▸ Task statement: Turn the text of the items below into one numbered list, skipping blank lines and leaving out the pictures.

▸ Information shown:
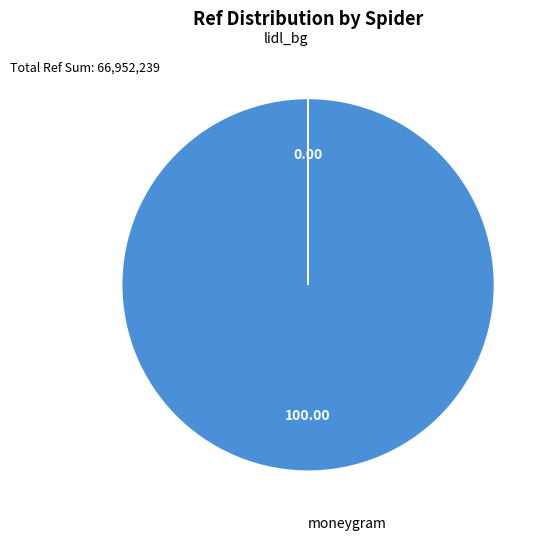

Is there a majority slice in this chart?

Yes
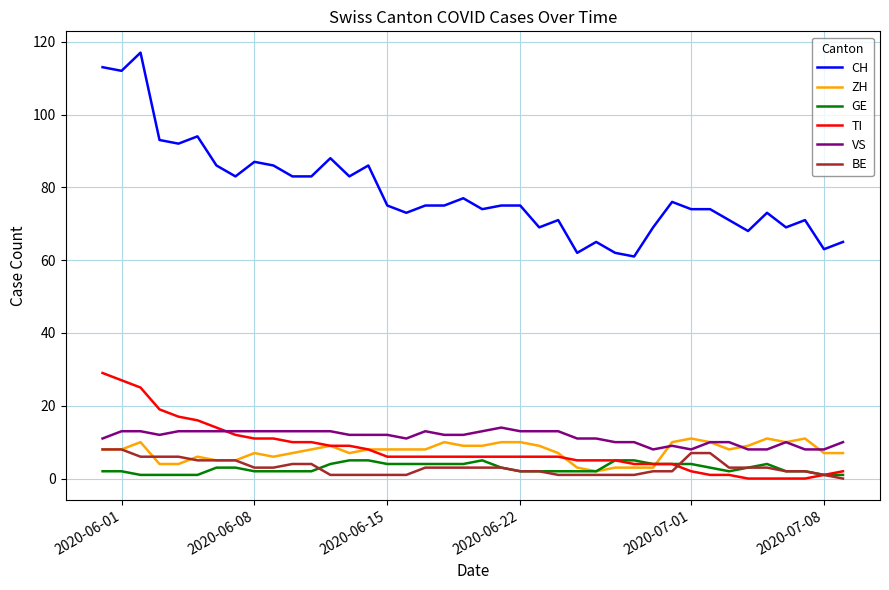

After their last crossing, which series has the higher values: ZH or TI?

ZH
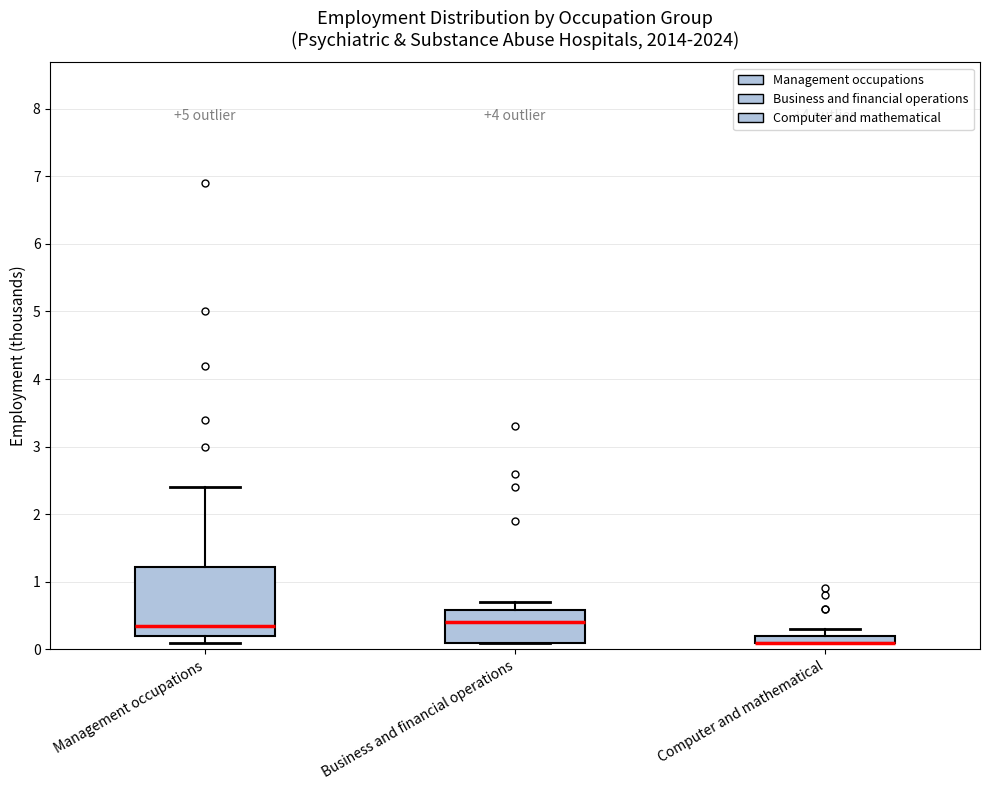

Where is the upper edge of the box for Business and financial operations on the y-axis? The values are not printed on the chart, so give them approximately, as read against the axis.

0.6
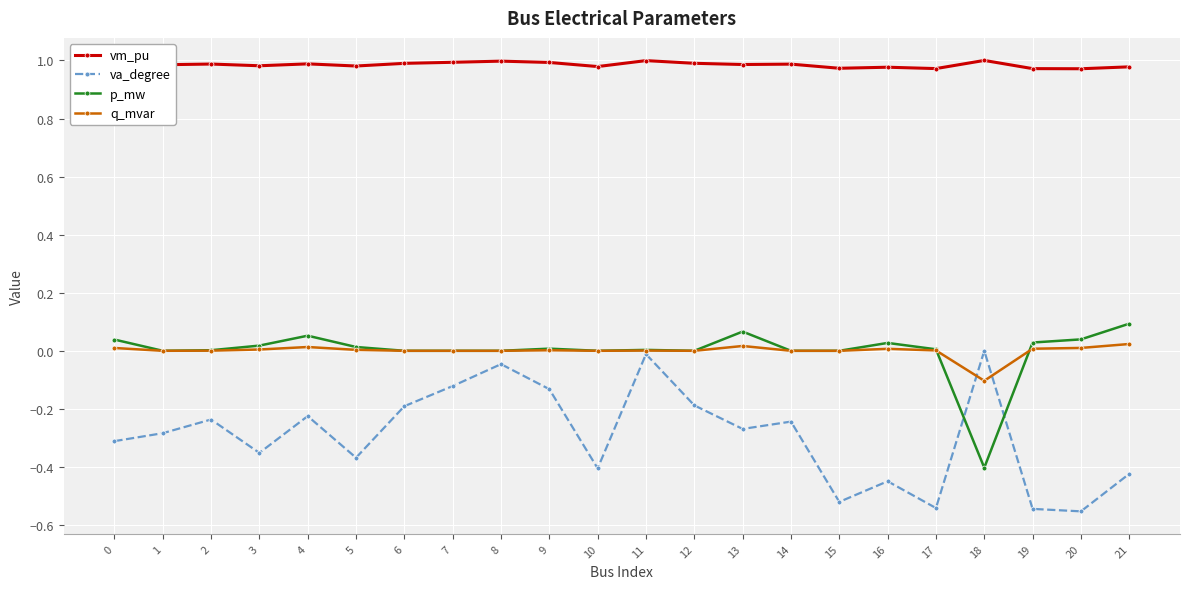

True or false: vm_pu and q_mvar intersect in this chart.

False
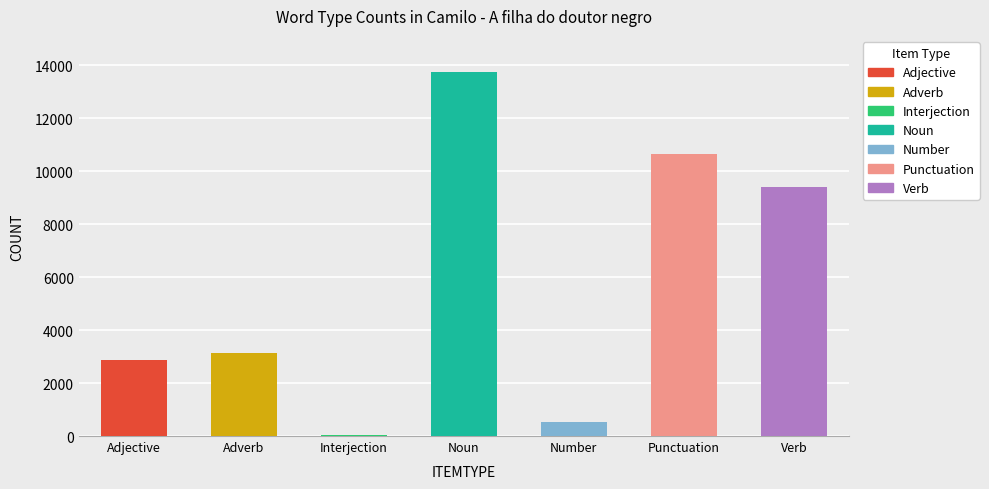

What is the sum of all values?

40340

▸ Output for this task:
1. Is there a majority slice in this chart?
2. Yes
3. After their last crossing, which series has the higher values: ZH or TI?
4. ZH
5. Where is the upper edge of the box for Business and financial operations on the y-axis? The values are not printed on the chart, so give them approximately, as read against the axis.
6. 0.6
7. True or false: vm_pu and q_mvar intersect in this chart.
8. False
9. What is the sum of all values?
10. 40340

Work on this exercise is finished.